Understanding the urgency of telling this story and stopping the silent epidemic that affects so many families today, Tracey continues filming. She finds that so many victims wish this issue would stay tucked away and that they often turn a blind eye to it. This is her main struggle in bringing this disturbing reality to the surface. Pushing through the deep-seated resistance, Tracey believes that until victims of abuse can find the strength to confront their situation and the perpetrators in power, no real change will happen.

What unfolds is a tragic story where fear and shame meet resilience and courage.  A story of one voice speaking up to end a long history of deeply ingrained silence and a cycle of abuse that’s haunted a family for generations. In the end, the story follows the process of Tracey and her partner starting a family of their own. The next generation. Which is another motivation for Tracey to keep speaking the truth, for her future family, and all the families affected by sexual abuse and the silence that fuels it. This is an intimate personal story but it’s one of a million more all over the world not being told right now. And it’s time the Me Too movement makes its way into the home and turns on a light.



The Me Too movement has been primarily about power dynamics in the workplace and we haven’t yet seen how it manifests on the family level. Sexual abuse and power plays show up in epidemic proportions through family lineages. This pressure to keep quiet is not unique to my family but prevalent in families everywhere. Not only do we have to deal with it in the workplace where you could harm and potentially lose your career, but it’s profoundly shocking how many of us go home to it too. Here, the risk of coming forward is the tragic potential of losing your own family.
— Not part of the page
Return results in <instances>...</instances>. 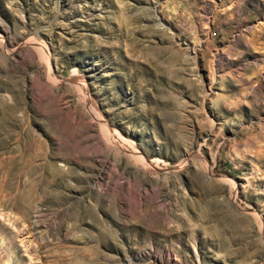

There are over 42 million cases of sexual abuse in this country alone.1 Statistically, 1 in 4 girls and 1 in 6 boys is a victim of sexual abuse before the age of 18. Roughly 66-90% of abuse victims will never tell anyone and 90% of the abused children are victims of someone they know, love or trust - more than half by family members.2

Seemingly good people reinforce this abhorrent pressure to stay silent so as to “not break up the family” and so many of us live in fear and shame, keeping quiet just to maintain the peace.Our film will show that this is not a singular situation but a much larger and deeply disturbing widespread issue; an ongoing epidemic that transcends religion, color, gender, socio-economics, and geographical location.